REPLY: We thank Dr. Thie for his interest in our paper (1). Because we observed a very strong correlation between bone marrow standardized uptake value (SUV) and actual weight of the patient (as opposed to what was previously reported by Zasadny et al. (2) for a population of 28 females), we examined several approaches to calculate SUV, based mainly on lean body mass or body surface area, including those approaches reported by Sugawara et al. (3). We chose the method that showed the weakest correlation coefficient between weight and bone marrow SUV in our population—a method that turned out to be the one Dr. Thie accurately refers to as “female ideal body weight” in his letter.
Nevertheless, SUV calculations using either the male ideal body weight or the correct ideal body weight (f(H, sex)) gave similar results in correlation coefficients between bone marrow 18F-FDG uptake and weight (Table 1) and in the prognostic value of bone marrow hypermetabolism. This finding led us to the arguable choice of using a unique formula for the sake of simplicity in day-to-day clinical practice although possibly less accurate from a rigorous scientific point of view.

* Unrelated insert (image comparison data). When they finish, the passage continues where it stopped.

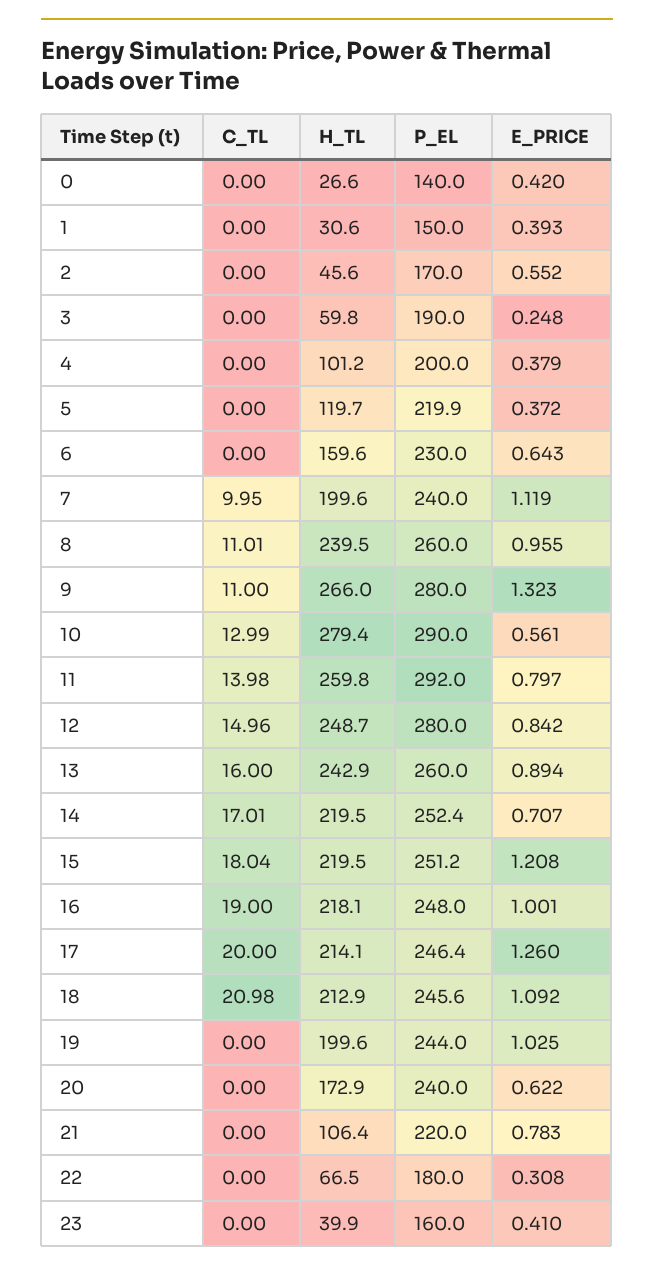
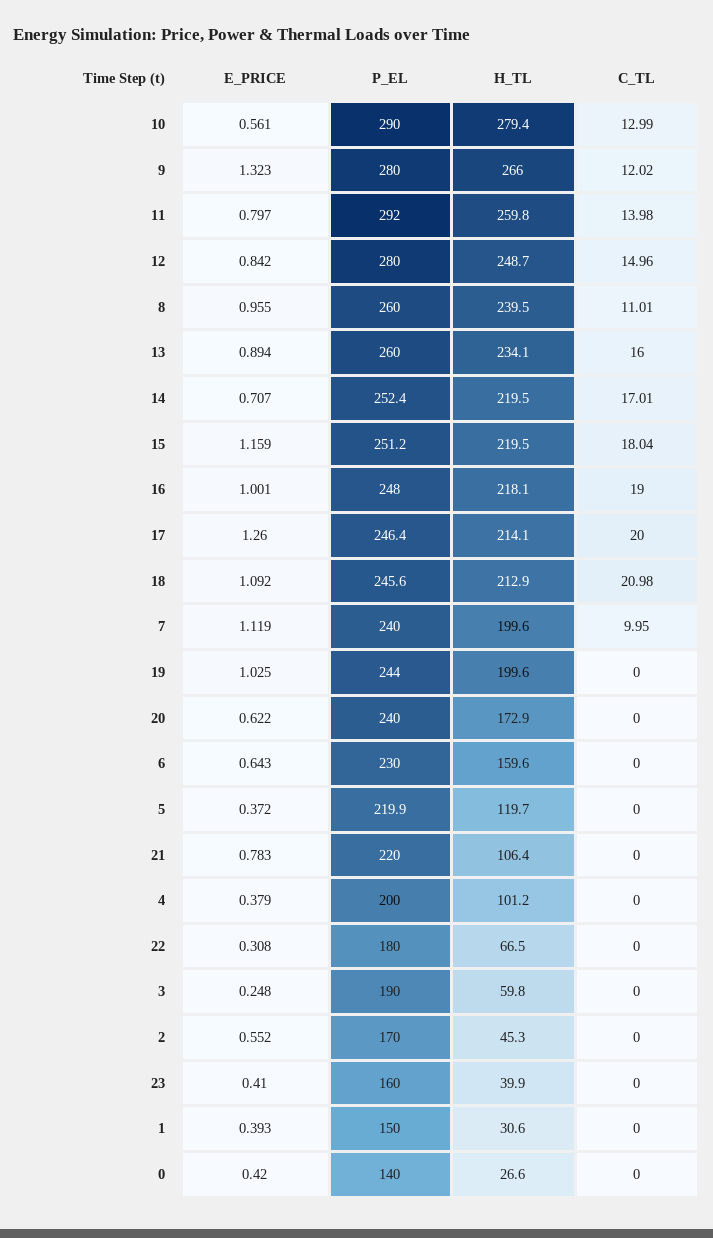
H_TL, 2: 45.6 -> 45.3
C_TL, 9: 11 -> 12.02
H_TL, 13: 242.9 -> 234.1
E_PRICE, 15: 1.208 -> 1.159

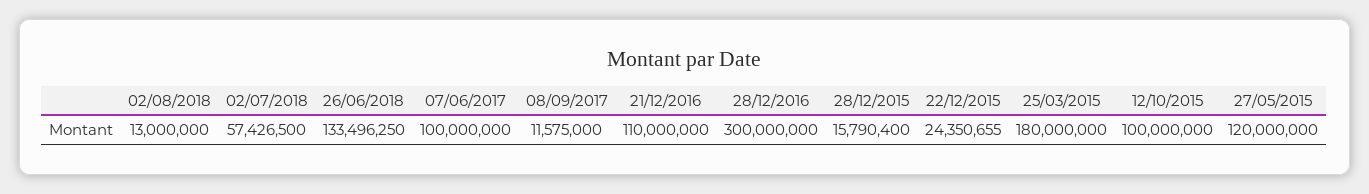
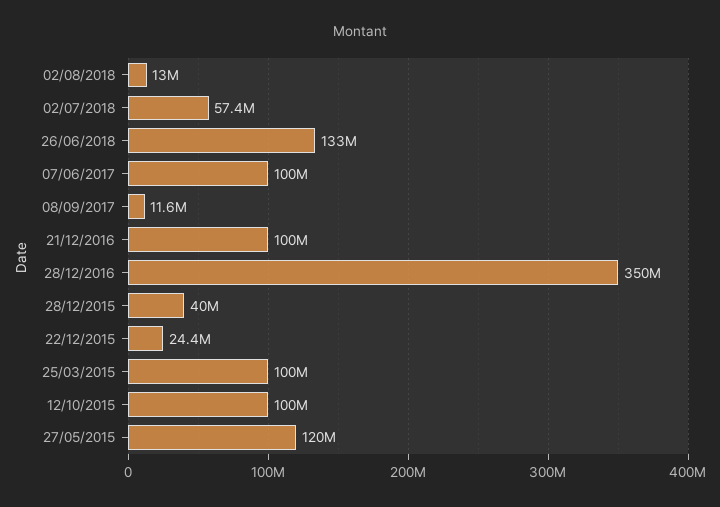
21/12/2016: 110000000 -> 100000000
28/12/2016: 300000000 -> 350000000
28/12/2015: 15790400 -> 40000000
25/03/2015: 180000000 -> 100000000

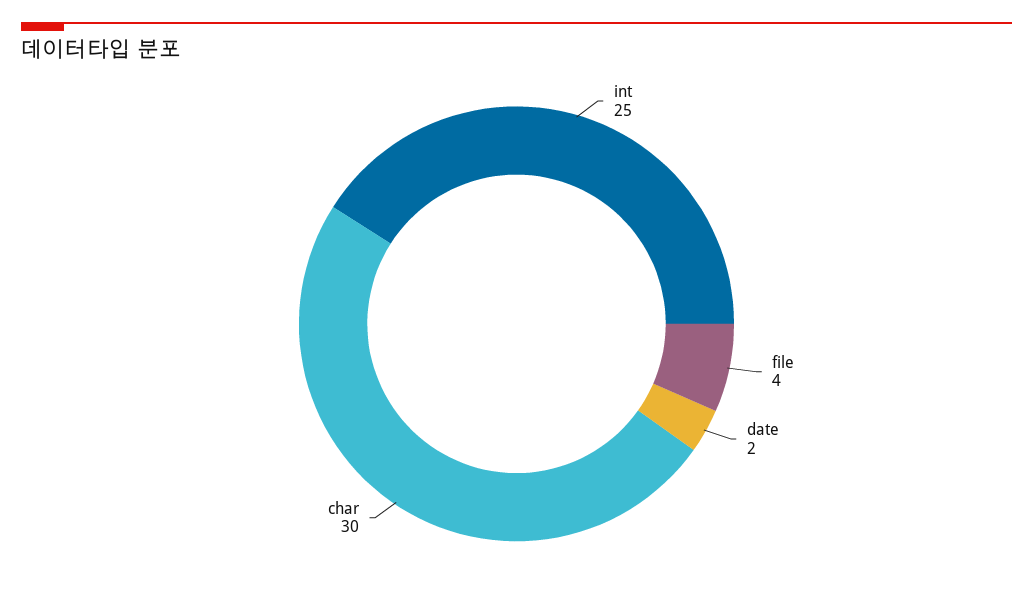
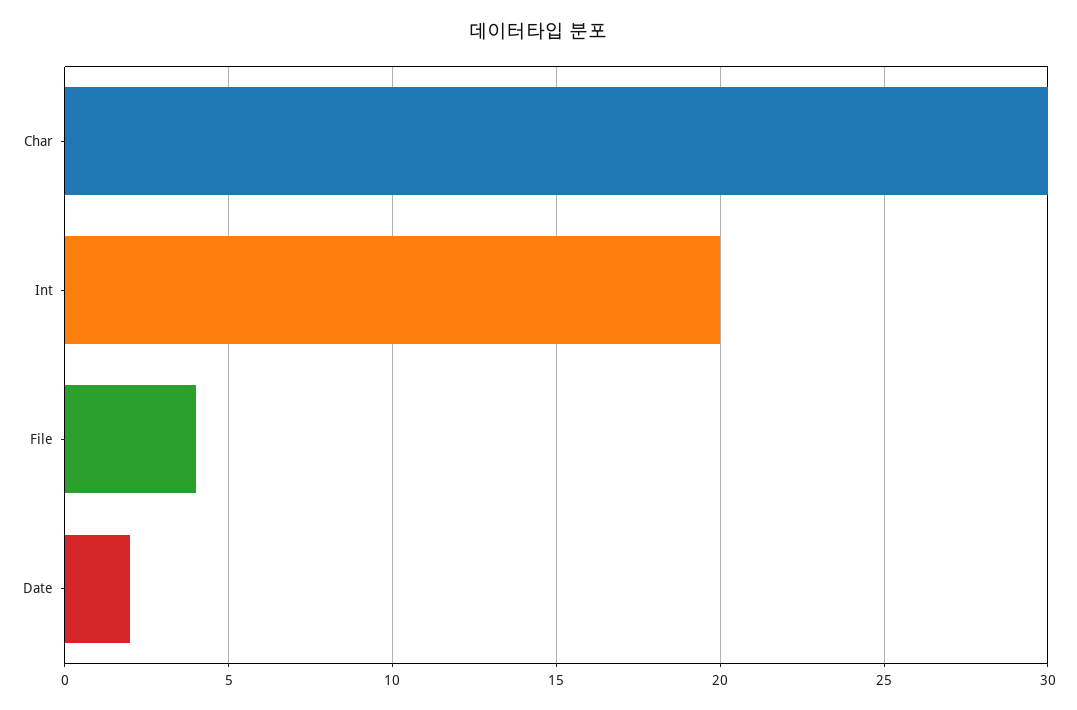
int: 25 -> 20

Effect of Correlation Parameter on SUV Calculation
Table 1 shows that, unlike Houseni et al. (4), we did not observe a significant correlation between bone marrow metabolism and patient age. We did observe a slight tendency toward a negative correlation but not reaching statistical significance. Moreover, the ratio of bone marrow activity to liver activity was obtained by comparing bone marrow metabolism to a patient's own liver, not to the livers of a healthy population. The only effect of a rising liver SUV with age would be a decrease in the likelihood of detecting abnormal bone marrow activity in older patients. However, as reported by El-Haddad et al. (5), there seemed to be a plateau after the fifth decade of life, an age group that comprises most lung cancer patients.

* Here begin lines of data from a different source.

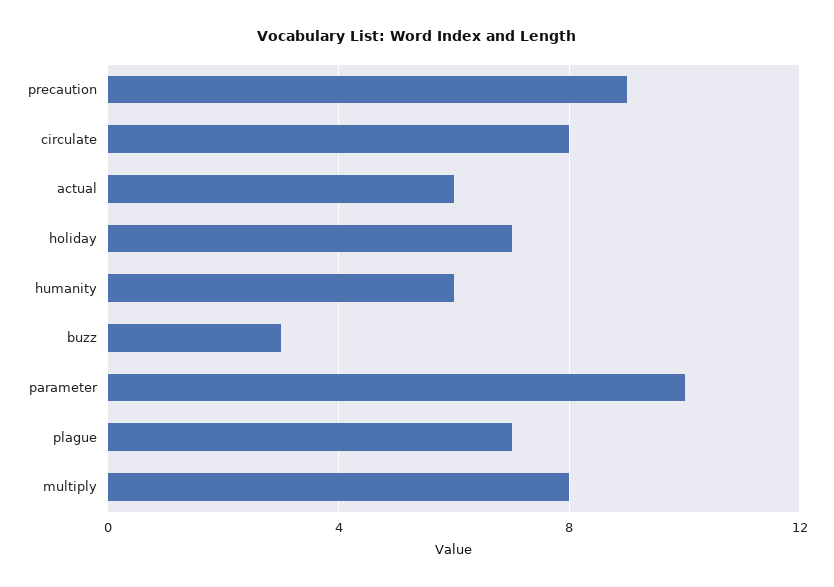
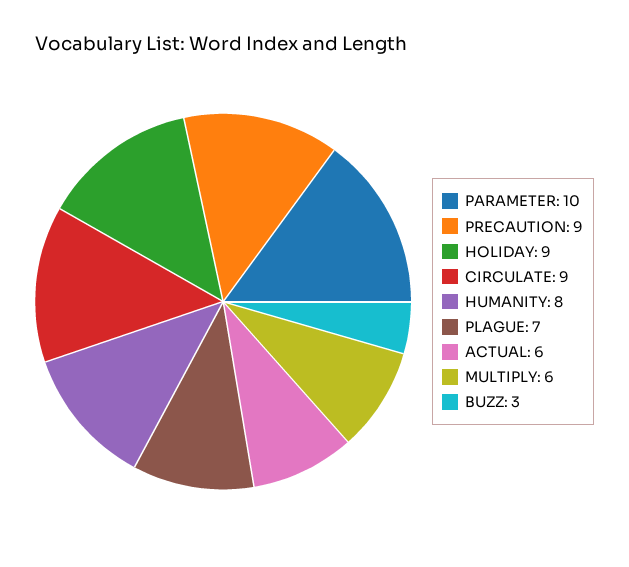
circulate: 8 -> 9
holiday: 7 -> 9
humanity: 6 -> 8
multiply: 8 -> 6

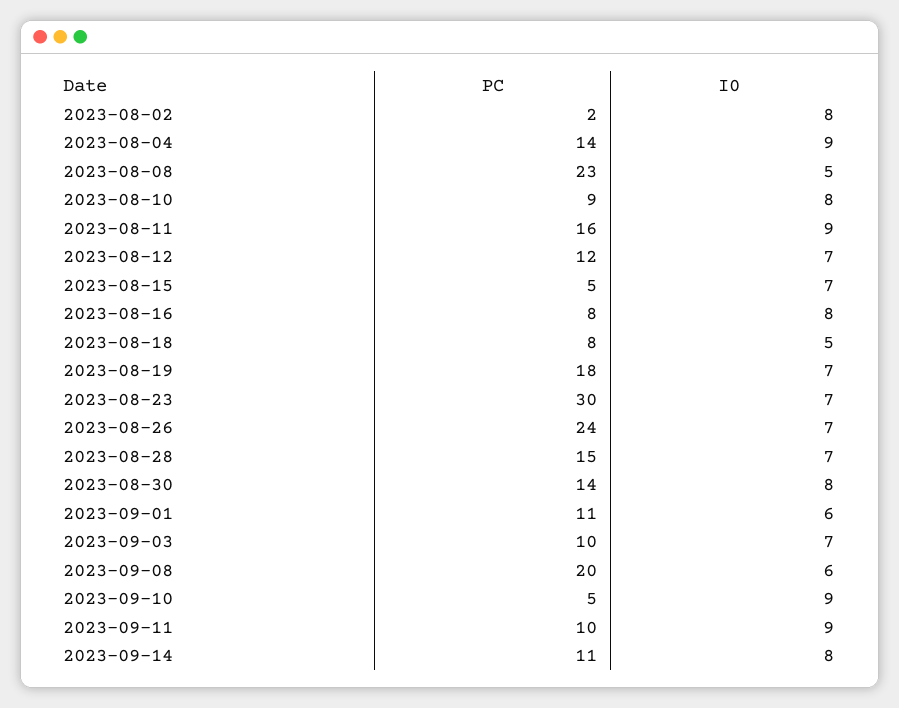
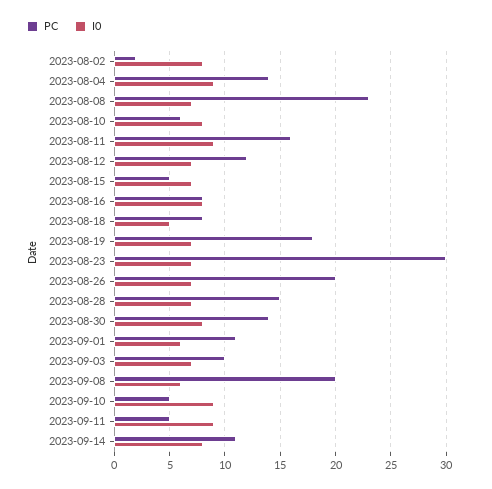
I0, 2023-08-08: 5 -> 7
PC, 2023-08-10: 9 -> 6
PC, 2023-08-26: 24 -> 20
PC, 2023-09-11: 10 -> 5

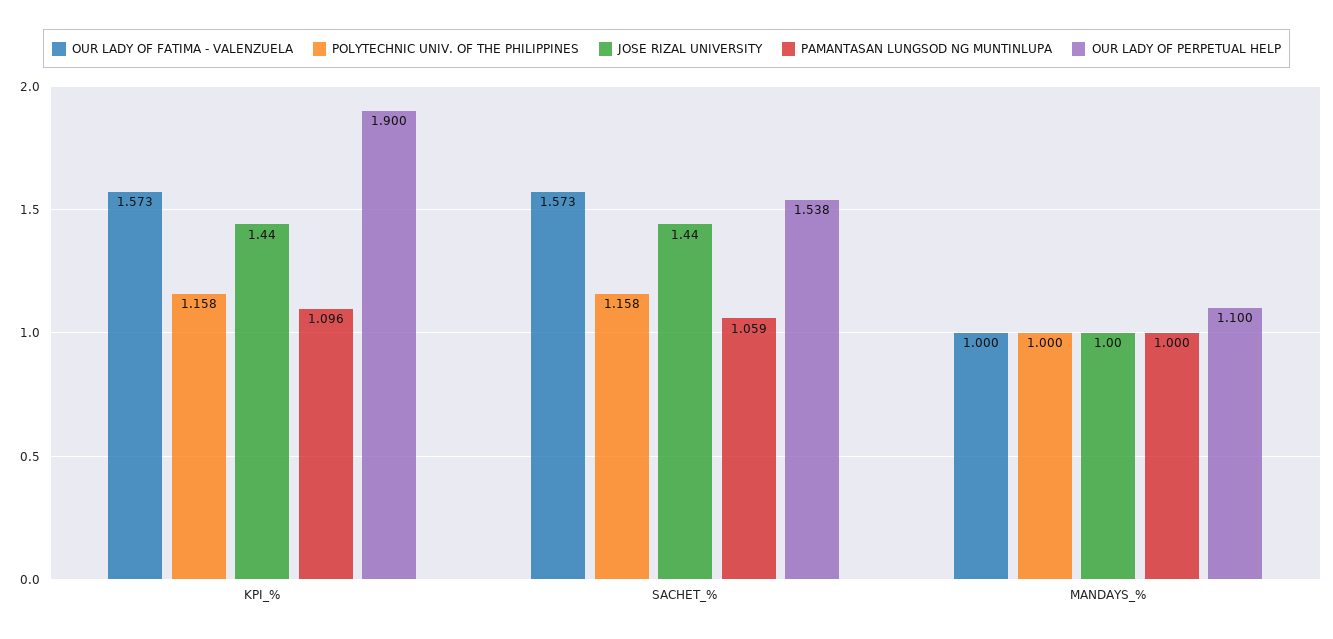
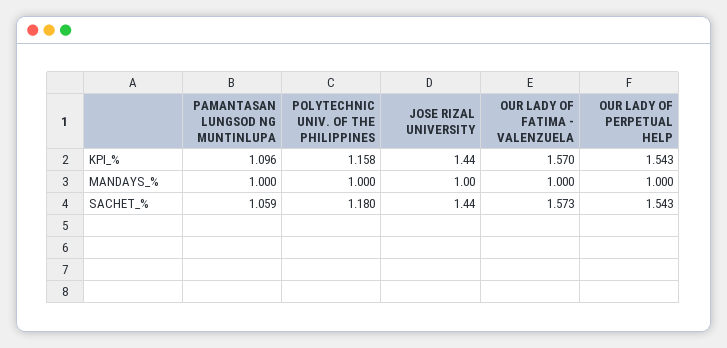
OUR LADY OF FATIMA - VALENZUELA, KPI_%: 1.573 -> 1.57
OUR LADY OF PERPETUAL HELP, KPI_%: 1.9 -> 1.543
POLYTECHNIC UNIV. OF THE PHILIPPINES, SACHET_%: 1.158 -> 1.18
OUR LADY OF PERPETUAL HELP, SACHET_%: 1.538 -> 1.543
OUR LADY OF PERPETUAL HELP, MANDAYS_%: 1.1 -> 1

To evaluate the prognostic value of tumor SUV, most authors in the literature up to now have used the standard weight-corrected SUV. We preferred to use this approach as well, considering that this factor was one of the few, along with stage of disease-related variables, that were consistently reported in multivariate analyses in similar studies. Again, the calculation of the SUV with the correct ideal-body-weight approach provided a similar prognostic value.
We agree that multiple comparisons can sometimes be misleading for variables with borderline significance. The impact of the number of variables is more complex in multivariate analyses. To minimize this problem, we adhered to a rule of thumb that recommends that a Cox model should have at least 10 outcomes per variable included (6). According to the size of our sample (120 patients, 84 deaths), we would be allowed to include as many as 8 different factors in a single model. With the backward-deletion approach, a maximum of 10 factors was entered simultaneously in a model because variables that were obviously not independent were not all included. For example, among all the stage-related factors, only the most significant factor was included in the model (N factor). Using the forward-selection method, no more than 7 factors were entered simultaneously.
We are confident that the prognostic value of bone marrow hypermetabolism we reported is not just a statistical aberration but reflects some real underlying pathophysiologic processes. We certainly agree that further investigations are of interest to understand the physiology of 18F-FDG uptake in bone marrow. Dynamic acquisitions could shed additional light by decoupling uptake rate from distribution issues, but this was unfortunately not an option in a retrospective analysis of clinical scans.